:: PROVIDED PASSAGE ::
Available 100 Gigabit CFP modules have so far achieved 10km. Now with the Effdon module a 80km reach has been demonstrated that uses 10Gbps optics and no specialist silicon.

Effdon's design is based on the 10x10 MSA (multi-source agreement). "We have managed to resolve the technology barriers - using several techniques - to get to 80km," says Eitan Efron, CEO of Effdon Networks.

There is no 100 Gigabit standard for 80km. The IEEE has two 100 Gigabit standards: the 10km long reach 100GBASE-LR4 and the 40km extended reach 100GBASE-ER4.

Meanwhile, the 100 Gigabit 10x10 MSA based on arrays of 10, 10 Gigabit lasers and detectors, has three defined reaches: 2km, 10km and 40km. At the recent OFC/NFOEC exhibition, Oplink Communication and hybrid integration specialist, Kaiam, showed the 10x10 MSA CFP achieving 40km.

:: ASSIGNMENT 1 ::
Express every line of the Block 1 rows as a JSON list of strings, one string per line, with blank lines and picture lines left out.
The passage about optical modules has nothing to do with the rows.

:: SUPPLIED INFORMATION ::
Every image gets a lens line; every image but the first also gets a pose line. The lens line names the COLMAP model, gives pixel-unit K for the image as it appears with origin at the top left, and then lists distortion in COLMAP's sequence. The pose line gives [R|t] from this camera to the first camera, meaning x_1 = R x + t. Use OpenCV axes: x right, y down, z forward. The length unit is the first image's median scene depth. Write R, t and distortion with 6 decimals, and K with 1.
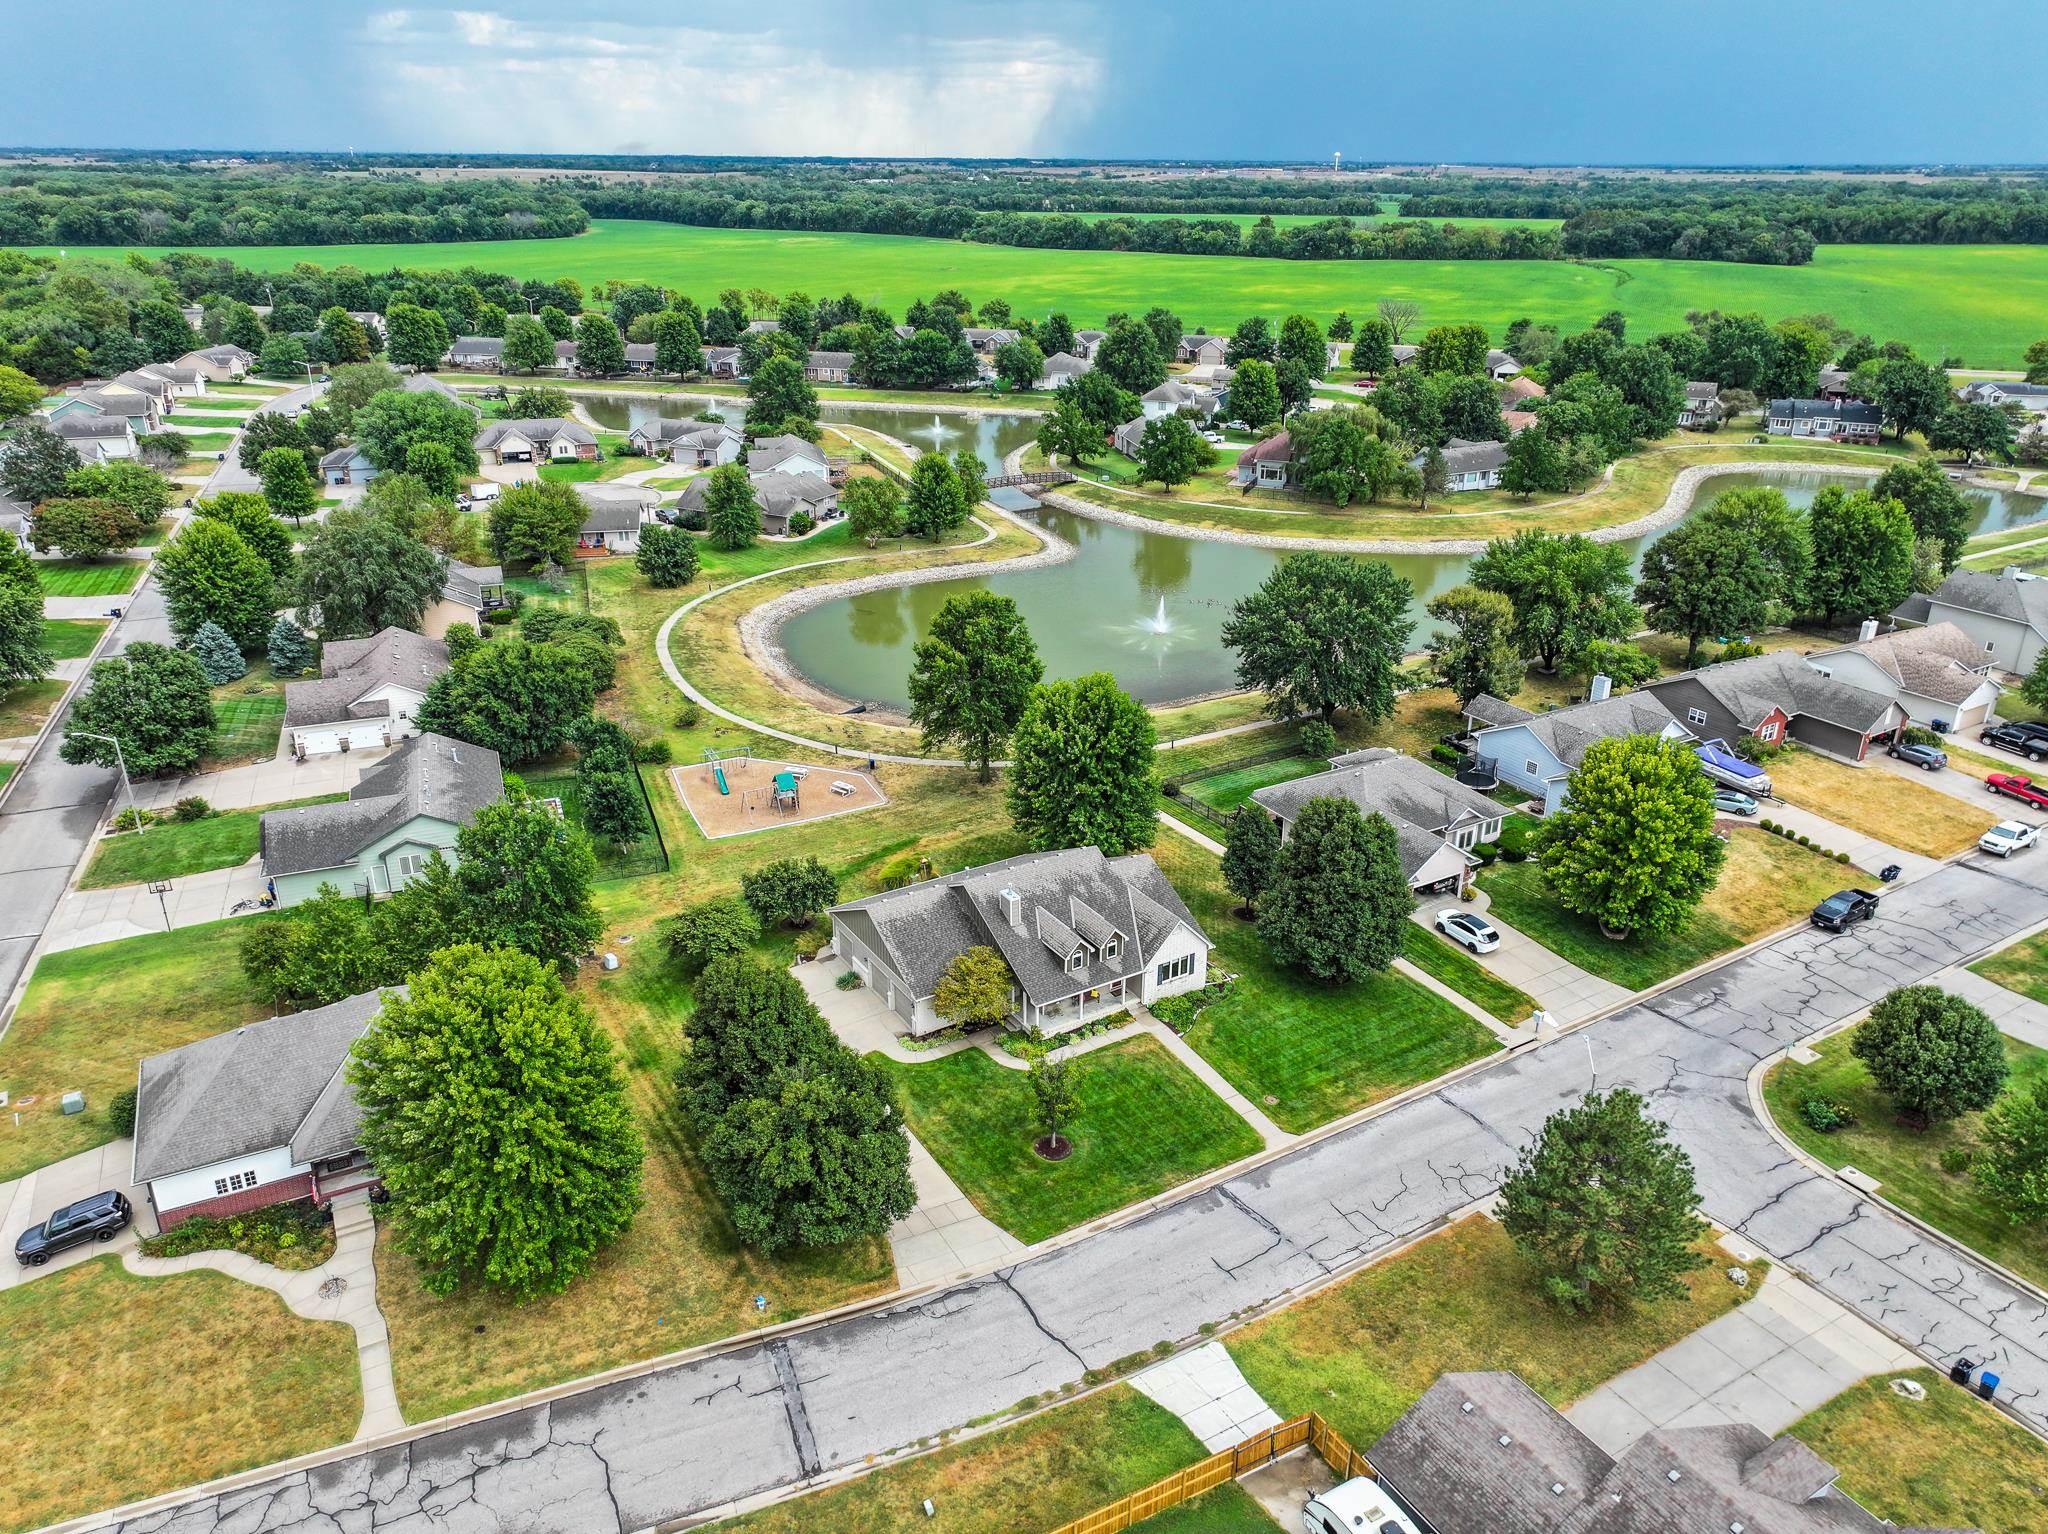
lens RADIAL K [[1437.2, 0, 1034.5], [0, 1437.2, 763.4], [0, 0, 1]] dist [0.012257, 0.003876]
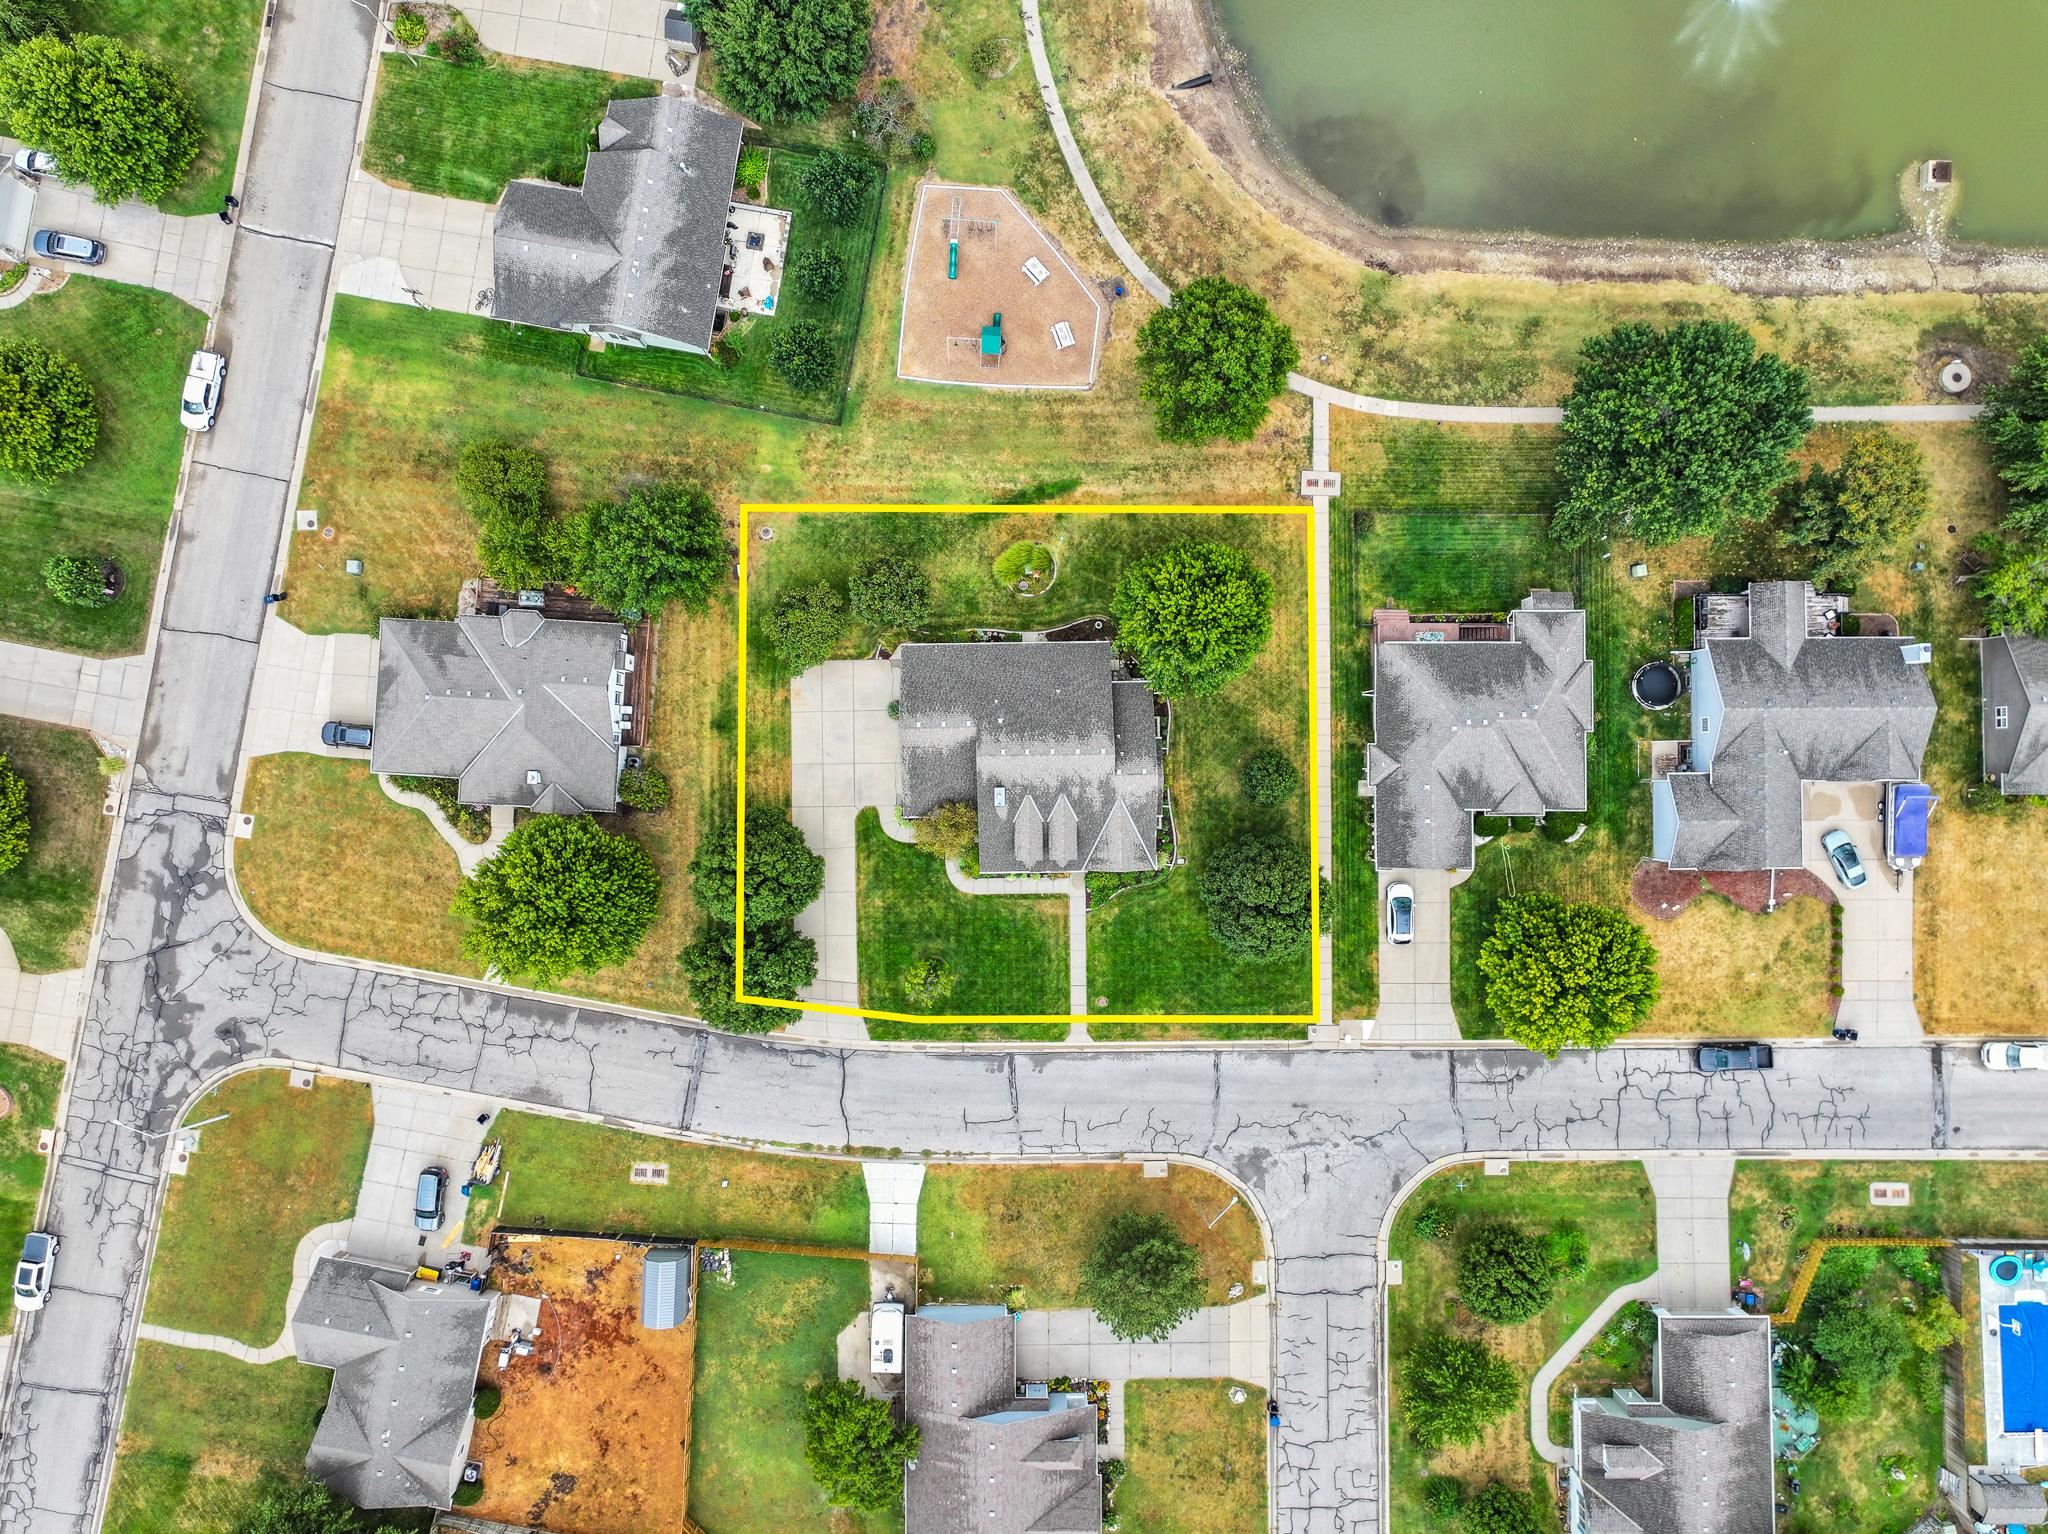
lens RADIAL K [[1437.2, 0, 1034.5], [0, 1437.2, 763.4], [0, 0, 1]] dist [0.012257, 0.003876]
pose [[0.853992, 0.520199, -0.009547, 0.004695], [-0.203821, 0.351376, 0.913779, -1.013799], [0.478702, -0.778414, 0.406099, 0.557371]]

:: ASSIGNMENT 2 ::
In the passage about 100 Gigabit optical modules, which two 100 Gigabit standards does the IEEE have?

:: SOLUTION 1 ::
[
  "Every image gets a lens line; every image but the first also gets a pose line. The lens line names the COLMAP model, gives pixel-unit K for the image as it appears with origin at the top left, and then lists distortion in COLMAP's sequence. The pose line gives [R|t] from this camera to the first camera, meaning x_1 = R x + t. Use OpenCV axes: x right, y down, z forward. The length unit is the first image's median scene depth. Write R, t and distortion with 6 decimals, and K with 1.",
  "lens RADIAL K [[1437.2, 0, 1034.5], [0, 1437.2, 763.4], [0, 0, 1]] dist [0.012257, 0.003876]",
  "lens RADIAL K [[1437.2, 0, 1034.5], [0, 1437.2, 763.4], [0, 0, 1]] dist [0.012257, 0.003876]",
  "pose [[0.853992, 0.520199, -0.009547, 0.004695], [-0.203821, 0.351376, 0.913779, -1.013799], [0.478702, -0.778414, 0.406099, 0.557371]]"
]

:: SOLUTION 2 ::
The 10km long reach 100GBASE-LR4 and the 40km extended reach 100GBASE-ER4.